Шрифт:
Не дожидаясь чаю, стружили дрожащими руками, ели тонкую стружку мороженины, утоляя разом и жажду и голод, а холода не чувствовали после горячей дороги.
Скалы впереди выпрямились и встали во весь рост по реке тесным коридором. Под сумерками стен засверкали алмазные курганы при взошедшем солнце. Путешественники вошли в ущелье реки Догдо.
Они с неудовольствием взглядывали под ноги и вдаль. Освободившаяся вода в широких трещинах бурно текла под огромные опрокинутые противни — горбы ледяных накипней. В противнях накоплялся солнечный свет искрящимися радугами.
Путники цеплялись по осыпи скал около трех километров, а дальше и осыпей не стало, стеновидные скалы столкнули собак, и нарты, и людей, и они пошли через накипни.
Здесь река замерзала по крайней мере десять раз. И каждый раз быстрота течения не давала льду нарастить больше десяти сантиметров. Каждый раз река взламывала свои горбы-гробы и вырывалась поверх крышек; но и мороз поспевал закрыть их десять раз; и река строила многоэтажные домовины вверх. В десяти этажах между десяти непрочных перекрытий текла расслоенная Догдо.
Верхний лед, подтаявший под майским солнцем, на середине реки не выдержал тяжелого Савву, когда он спрыгнул с нарт. Вода брызнула фонтаном. Савва отскочил и проломил сразу два слоя. В третьем подвале понесло его быстриной под сияющий купол накипня, а там вода клокотала, и на полированном подводном льду никак невозможно было удержаться. Но тут Ваня настиг — и успел воткнуть нож в легкий подводный лед.
С чрезвычайной быстротой боксер перехватывал ножом по нескольку сантиметров и подтянул Савву до края верхнего крепкого льда, где обоих выловил Женя.
Голый Савва под берегом обтирал мокрое тело и смеялся глазами.
— Воздух там?
— Мало, — пробормотал Ваня, тоже голый, энергично работая всеми мышцами и полотенцем.
— А не лучше пройти зимой?.. — Женя огорчался за обоих, но и сам подмок.
Потом поспел чай, и после первой кружки Ваня ответил:
— Зимой лучше. Но вода бежит по льду, по всему озеру. Идти в воде по колена.
Савва отогрелся и произнес первые слова:
— Про Василия Игнатьевича глаголил вчера?
— Про него.
— Взаболь пойдете в Москву?
— Пойдем.
— А я?.. — сказал Савва с сомнением и повернулся к Ване: — В Москве будешь песни петь?
— Нет, — сказал Ваня.
— Не будешь? — строго спросил Женя. — А что будешь?
— Тракторы. Большие. Больше американских.
— Такого нет завода в СССР.
— Будет.
— Для тебя построят! — закричал Женя.
— Сам, — сказал Ваня и по собственной инициативе добавил еще одно слово: — Всем.
— Всем? — спросил Савва.
— Каждому якуту трактор.
СТОИТ ЛИ ИСТРАТИТЬ ЖИЗНЬ НА ОШИБКУ?
(ПРОДОЛЖЕНИЕ)
Вася Зырянов замолчал. Самый общительный человек в институте и в общежитии и любитель поговорить — не вступал в разговоры. Он заметил, что к нему стали относиться иронически, и начал избегать товарищей.
Из аудитории он быстро уходил в лабораторию, где лежал ничем не закрытый большой кусок доломита с обмеренной поверхностью, точнейшим образом взвешенный. Нефть в строго рассчитанном количестве была залита в трещины и медленно впитывалась в окаменелую древнюю породу. Микроскопические зерна солей кальция и магния, составлявшие породу, прочно прихватывали тончайшую пленку нефти. Она закупоривала все поры и окончательно прекращала ничтожную вентиляцию воздуха сквозь минерал.

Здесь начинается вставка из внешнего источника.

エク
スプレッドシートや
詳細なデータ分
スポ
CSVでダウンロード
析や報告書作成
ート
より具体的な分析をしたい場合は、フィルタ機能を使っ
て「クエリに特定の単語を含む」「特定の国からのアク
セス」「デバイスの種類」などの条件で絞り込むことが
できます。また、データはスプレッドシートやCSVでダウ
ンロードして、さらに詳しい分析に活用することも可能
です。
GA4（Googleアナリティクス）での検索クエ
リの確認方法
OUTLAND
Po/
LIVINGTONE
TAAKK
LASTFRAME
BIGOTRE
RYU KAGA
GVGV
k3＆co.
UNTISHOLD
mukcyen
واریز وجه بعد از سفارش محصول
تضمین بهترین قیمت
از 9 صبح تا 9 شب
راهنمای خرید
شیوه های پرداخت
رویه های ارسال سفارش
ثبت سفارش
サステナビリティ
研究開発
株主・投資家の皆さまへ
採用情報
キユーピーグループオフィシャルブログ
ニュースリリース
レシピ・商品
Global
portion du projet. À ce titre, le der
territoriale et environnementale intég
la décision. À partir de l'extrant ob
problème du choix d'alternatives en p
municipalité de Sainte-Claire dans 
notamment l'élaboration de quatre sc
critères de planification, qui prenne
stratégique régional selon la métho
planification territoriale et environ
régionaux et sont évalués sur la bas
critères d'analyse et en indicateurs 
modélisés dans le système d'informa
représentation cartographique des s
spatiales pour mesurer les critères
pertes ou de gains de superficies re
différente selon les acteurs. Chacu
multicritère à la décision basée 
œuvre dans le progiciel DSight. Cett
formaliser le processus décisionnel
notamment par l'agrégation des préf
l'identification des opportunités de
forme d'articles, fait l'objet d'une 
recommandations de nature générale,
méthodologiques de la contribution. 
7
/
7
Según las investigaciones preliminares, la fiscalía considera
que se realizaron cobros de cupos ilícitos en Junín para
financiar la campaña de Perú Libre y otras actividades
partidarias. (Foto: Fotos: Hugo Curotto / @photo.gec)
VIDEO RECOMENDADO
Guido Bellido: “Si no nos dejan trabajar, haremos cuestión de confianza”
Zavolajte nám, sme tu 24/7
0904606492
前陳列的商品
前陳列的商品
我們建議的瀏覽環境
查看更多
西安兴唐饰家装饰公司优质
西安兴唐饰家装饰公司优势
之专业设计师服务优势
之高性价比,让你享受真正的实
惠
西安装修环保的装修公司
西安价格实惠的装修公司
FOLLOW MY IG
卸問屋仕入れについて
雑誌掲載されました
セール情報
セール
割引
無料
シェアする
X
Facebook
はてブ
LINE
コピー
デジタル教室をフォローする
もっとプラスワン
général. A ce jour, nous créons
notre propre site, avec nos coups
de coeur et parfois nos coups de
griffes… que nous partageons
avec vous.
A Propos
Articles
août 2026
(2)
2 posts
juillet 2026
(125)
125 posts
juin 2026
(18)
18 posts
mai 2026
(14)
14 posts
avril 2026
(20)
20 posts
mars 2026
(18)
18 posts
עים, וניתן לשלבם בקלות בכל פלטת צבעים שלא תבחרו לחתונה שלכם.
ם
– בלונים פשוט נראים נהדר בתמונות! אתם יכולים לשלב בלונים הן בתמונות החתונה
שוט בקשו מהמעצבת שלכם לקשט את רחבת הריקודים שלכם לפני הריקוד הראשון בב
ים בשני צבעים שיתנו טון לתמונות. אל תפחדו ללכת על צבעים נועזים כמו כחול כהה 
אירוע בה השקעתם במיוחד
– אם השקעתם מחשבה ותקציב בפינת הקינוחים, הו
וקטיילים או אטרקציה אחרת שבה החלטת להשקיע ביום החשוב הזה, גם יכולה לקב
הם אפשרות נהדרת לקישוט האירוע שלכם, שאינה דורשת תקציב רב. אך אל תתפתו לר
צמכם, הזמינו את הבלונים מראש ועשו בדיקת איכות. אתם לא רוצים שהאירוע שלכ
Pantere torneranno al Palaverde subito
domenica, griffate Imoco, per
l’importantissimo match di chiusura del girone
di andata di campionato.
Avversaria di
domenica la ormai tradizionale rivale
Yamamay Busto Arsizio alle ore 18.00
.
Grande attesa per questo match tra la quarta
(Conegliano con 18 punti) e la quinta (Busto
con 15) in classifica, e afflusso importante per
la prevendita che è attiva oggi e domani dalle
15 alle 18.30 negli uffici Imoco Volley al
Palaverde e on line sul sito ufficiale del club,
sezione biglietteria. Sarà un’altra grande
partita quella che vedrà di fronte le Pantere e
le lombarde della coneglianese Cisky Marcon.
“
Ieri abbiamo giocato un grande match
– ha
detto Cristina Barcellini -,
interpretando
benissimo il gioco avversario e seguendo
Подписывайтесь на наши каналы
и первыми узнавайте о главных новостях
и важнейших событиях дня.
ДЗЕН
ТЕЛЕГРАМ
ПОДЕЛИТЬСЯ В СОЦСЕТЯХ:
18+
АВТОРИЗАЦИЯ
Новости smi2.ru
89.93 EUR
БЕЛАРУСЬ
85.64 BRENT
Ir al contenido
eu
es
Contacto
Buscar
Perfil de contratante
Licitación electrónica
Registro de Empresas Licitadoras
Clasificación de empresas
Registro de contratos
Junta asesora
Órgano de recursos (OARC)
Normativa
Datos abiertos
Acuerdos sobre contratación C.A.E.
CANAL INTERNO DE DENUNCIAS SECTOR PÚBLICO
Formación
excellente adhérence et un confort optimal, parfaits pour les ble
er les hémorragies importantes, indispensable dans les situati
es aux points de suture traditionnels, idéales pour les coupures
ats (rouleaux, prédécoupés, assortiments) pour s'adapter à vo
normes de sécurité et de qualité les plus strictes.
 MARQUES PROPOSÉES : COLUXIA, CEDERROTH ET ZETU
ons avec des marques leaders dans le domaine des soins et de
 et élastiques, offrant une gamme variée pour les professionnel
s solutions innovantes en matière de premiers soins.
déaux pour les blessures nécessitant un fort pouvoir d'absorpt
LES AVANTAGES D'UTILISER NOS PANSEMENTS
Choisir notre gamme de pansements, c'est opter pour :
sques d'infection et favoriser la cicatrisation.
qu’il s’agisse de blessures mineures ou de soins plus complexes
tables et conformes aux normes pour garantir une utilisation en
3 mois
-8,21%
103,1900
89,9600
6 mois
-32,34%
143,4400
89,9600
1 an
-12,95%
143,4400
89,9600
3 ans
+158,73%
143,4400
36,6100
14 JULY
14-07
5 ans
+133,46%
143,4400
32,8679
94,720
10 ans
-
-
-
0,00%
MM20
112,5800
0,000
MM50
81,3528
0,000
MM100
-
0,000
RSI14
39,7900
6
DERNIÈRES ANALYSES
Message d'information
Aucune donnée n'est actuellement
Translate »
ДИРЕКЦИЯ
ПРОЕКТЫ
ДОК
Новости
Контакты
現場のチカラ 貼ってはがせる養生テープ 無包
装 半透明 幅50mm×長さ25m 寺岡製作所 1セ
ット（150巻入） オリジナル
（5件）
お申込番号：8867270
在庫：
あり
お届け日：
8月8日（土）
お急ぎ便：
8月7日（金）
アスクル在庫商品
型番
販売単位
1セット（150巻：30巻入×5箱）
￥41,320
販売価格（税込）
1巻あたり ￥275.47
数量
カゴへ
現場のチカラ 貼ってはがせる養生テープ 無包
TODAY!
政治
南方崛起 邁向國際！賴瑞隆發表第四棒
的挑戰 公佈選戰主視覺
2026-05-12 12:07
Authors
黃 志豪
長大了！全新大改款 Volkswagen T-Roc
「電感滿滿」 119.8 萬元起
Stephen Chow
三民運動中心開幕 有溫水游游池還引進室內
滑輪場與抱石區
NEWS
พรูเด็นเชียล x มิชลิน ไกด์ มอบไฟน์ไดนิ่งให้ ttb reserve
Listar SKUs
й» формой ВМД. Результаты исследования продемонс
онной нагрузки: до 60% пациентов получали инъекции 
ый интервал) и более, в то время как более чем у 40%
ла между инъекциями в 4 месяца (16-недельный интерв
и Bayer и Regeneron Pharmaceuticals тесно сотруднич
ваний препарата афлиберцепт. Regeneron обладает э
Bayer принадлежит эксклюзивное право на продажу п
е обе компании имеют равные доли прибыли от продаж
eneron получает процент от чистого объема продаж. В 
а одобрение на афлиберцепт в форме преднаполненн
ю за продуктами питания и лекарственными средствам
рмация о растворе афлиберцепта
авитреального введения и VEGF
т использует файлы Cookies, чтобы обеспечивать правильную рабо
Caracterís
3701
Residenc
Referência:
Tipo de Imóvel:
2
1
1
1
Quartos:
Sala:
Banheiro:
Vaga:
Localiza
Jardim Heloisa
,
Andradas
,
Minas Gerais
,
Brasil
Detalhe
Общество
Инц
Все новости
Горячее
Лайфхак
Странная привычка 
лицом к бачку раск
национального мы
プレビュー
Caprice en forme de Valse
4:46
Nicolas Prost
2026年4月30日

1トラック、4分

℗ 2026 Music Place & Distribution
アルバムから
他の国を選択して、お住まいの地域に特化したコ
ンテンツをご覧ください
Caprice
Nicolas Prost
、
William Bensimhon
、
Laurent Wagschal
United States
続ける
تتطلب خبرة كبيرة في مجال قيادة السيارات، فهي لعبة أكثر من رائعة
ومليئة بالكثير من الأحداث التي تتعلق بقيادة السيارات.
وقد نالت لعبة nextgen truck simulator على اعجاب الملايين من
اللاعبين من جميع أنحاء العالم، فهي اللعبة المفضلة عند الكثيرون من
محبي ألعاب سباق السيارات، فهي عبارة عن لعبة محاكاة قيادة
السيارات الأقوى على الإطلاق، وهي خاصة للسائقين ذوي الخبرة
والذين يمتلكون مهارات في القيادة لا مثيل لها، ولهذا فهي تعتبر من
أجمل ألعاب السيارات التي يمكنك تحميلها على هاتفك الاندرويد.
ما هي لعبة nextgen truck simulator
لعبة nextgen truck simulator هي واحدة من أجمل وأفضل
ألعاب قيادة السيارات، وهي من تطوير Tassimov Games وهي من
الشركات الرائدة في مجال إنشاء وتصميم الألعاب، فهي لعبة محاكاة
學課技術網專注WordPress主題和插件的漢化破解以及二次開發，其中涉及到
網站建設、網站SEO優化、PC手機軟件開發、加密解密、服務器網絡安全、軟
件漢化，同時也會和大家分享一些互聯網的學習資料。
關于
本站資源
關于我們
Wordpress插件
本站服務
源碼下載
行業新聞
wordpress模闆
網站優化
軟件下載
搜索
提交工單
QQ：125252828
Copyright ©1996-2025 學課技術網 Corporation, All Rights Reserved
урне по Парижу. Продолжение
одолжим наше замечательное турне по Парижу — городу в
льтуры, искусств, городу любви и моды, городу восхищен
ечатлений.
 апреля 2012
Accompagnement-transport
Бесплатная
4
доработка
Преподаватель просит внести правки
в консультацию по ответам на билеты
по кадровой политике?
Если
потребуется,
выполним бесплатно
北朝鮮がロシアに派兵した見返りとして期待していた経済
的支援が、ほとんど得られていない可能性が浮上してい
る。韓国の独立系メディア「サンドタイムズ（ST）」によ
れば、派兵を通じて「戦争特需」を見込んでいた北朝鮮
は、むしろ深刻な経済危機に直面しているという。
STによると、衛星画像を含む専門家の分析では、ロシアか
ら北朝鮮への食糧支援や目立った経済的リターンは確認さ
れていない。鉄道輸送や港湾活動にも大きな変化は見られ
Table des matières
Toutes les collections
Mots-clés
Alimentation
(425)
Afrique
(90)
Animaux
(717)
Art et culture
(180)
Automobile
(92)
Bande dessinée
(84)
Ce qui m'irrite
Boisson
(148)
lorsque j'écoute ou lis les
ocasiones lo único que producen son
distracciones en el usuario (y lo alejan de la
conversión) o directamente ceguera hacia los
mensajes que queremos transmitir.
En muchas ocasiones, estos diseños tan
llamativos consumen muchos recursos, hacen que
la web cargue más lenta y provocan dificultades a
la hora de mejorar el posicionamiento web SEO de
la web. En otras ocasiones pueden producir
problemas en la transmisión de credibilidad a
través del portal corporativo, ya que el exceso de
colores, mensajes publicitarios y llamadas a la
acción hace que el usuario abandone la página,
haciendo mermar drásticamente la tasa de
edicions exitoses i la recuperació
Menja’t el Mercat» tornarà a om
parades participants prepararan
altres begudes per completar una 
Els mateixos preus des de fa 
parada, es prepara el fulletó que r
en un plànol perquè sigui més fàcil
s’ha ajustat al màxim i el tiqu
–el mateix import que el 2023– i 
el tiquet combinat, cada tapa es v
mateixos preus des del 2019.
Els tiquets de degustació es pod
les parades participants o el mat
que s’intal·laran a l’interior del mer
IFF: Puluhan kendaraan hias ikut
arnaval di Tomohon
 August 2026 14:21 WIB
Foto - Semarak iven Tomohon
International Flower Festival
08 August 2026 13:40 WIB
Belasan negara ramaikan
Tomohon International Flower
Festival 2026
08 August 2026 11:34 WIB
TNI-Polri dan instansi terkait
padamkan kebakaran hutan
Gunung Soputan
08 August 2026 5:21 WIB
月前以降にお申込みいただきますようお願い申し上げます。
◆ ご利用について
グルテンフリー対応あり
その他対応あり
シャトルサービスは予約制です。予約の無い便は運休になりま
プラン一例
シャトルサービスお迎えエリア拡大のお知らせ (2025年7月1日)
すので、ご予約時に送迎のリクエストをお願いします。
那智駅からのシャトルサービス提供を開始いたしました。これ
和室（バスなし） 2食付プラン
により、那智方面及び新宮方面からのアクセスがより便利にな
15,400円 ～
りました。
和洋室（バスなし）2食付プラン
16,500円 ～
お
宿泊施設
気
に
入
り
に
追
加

Лабораторные весы не могли уловить в течение месяца убыль веса плиты. Они не уловят и в течение года: нефть не усыхала в открытой плите на воздухе. Вот что дал опыт!
Должны пройти миллионы лет, прежде чем выветрится нефть в глубине погребенного пласта.
Утром Василий побежал в ЦК партии.
В Промышленном отделе ЦК оценили по достоинству значение нефти в Якутии. Худенький студент с Севера расположил к себе работников Промышленного отдела. Но только — у него были чрезмерно дерзкие идеи. Он просил собрать ученых Москвы на диспут, он вызывал всех нефтеведов на публичный научный поединок.
Он горячился в разговоре и начинал комкать синтаксис.